Cómo preparar un Pan Dulce para cada día y ocasión placentera.

sábado, 19 de febrero de 2011

Se esparce la harina, formando un cono, una montaña, un seno. Y con las manos se forma el centro como siguiendo un escote hacia el valle profundo y suave. Y en centro la profundidad como la de un volcán; en lo posible debe ser generoso en lo profundo y apretado en las laderas. Con paciencia y tenacidad se logra, introduciendo suave y circularmente las  manos hábiles y sin miedo a la profundidad pero cuidadosamente sin llegar a la madera de la batea o el colchón;  luego hay que desarmar suavemente con los dedos la levadura y espolvorear jugando cuidadosamente con el azúcar, teniendo la certeza que caiga resbalándose hacia el centro para luego agregar, gota a gota el agua también que se resbala desde el borde hacia la raíz de la alegría. El agua tan tibia como la piel de la mujer morena que al rozar, un poco distraídamente, se siente tibia al tacto. Y poco a poco acariciar circularmente con los dedos. Abarcando suave y constantemente todo el contorno de la cara interna del cono. Atrayendo poco a poco y desgranando el borde hacia el centro y lo profundo, donde la levadura y el azúcar empezaron a enredarse desde lo tibio a lo cálido, desde lo heterogéneo hacia lo húmedo.

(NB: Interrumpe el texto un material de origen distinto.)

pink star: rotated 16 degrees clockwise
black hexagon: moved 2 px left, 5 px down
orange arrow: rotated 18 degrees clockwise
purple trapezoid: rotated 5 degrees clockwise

Cuando se forme un amasijo suave y tierno, y el azúcar se confunda y disuelva con la levadura, el agua y la harina en un líquido agradable de palpar, se tapa con más harina atraída con dedos expertos desde los bordes hacia el centro y se deja al calor de la cama tibia donde reposa un volcán a punto de revivir.

Cuando ese amasijo crezca con la calidez desde adentro, erupcione, con la fuerza vital y leudante, y deje correr la lava húmeda por las laderas, se deslizan ambas manos desde abajo hacia arriba y al centro formando la montaña otra vez. Deslizando las palmas suavemente y siguiendo la forma del seno y acariciando la redondez; levantando poco a poco el fluido amoroso y tibio, hijo de la dulzura amorosa y la humedad.

Para comenzar a amasar, hay que agregar las frutas abrillantadas que dan color y alegría abundante, las frutas secas que alimentan la imaginación de los amantes, los huevos para el color y la textura tersa en la justa proporción, el azúcar en cantidad y la poca y justa medida de sal, que no debe faltar porque es el espíritu de la sazón vital, y se perfuma con agua de azahar para consumar la unión y aromarla con placer. Para completar, un sorbo generoso pero medido de buen coñac, alma de algún vino perfumado y añejo, para llevar más alegría y celebrar el encuentro, así poder dar ese toque de color a la rutina en un brindis mutuo. Y sin olvidar de agregar la resbaladiza manteca, para dejar que todo se deslice suavemente sin lastimar la preparación. Todo, pero todo en su justa medida y proporción, que solo la experiencia aporta, el saber experto del pastelero.

Finalmente se amasa con dulzura y firmeza. Apretando y deslizando los pulgares de ambas manos, desde el centro formando un cauce sinuoso empujando hacia delante, y luego tomándolas con las palmas atrayéndolas y juntando nuevamente en el vado del centro. Hacia delante y hacia atrás. Una y otra vez uniendo todo. Poco a poco. Primero lento y tierno, poco a poco con más firmeza sin perder el ritmo. Hacia delante y hacia atrás. Hacia delante y hacia atrás.

Cuando todo se confunda en una sola figura y los movimientos consonantes, adornada de colores y aromas, sin agitación pero vivo y cálido como las manos expertas que tiernas y firmes dieron forma a la redondez inventada, se deja descansar y reposar sin dejar que se enfríe. Se deja crecer y mirando y acariciando cada vez,  para sentir la textura de la piel que va tomando vigor hasta que llegue a aumentar el tamaño.

Para esto se requiere tiempo, paciencia y cariño. Luego sabiamente se divide en dos mitades, como una mandarina en sus dos mitades y se colocan sendas tajadas en el molde donde volverán a crecer hasta juntarse en la cúspide por la proximidad pero sin confundirse gracias a la ternura de la manteca y la perseverancia.

Finalmente se deposita en el horno no tan caliente como para quemar y herir la preparación, ni tan frío que la levadura pierda el amor y se venga abajo. Y luego de un  tiempo prudencial pero justo, cuando el color moreno y las redondas formas de tajadas jugosas  de sendos panes dulces hayan llegado al punto máximo, y el aroma despliegue el punto exacto del éxtasis, se retira del horno. Con cuidado y despacio. Se va retirando de a poco y de a uno. Despacio. Para luego derramar el almíbar sobre las redondas cúpulas del tierno y firme pan dulce.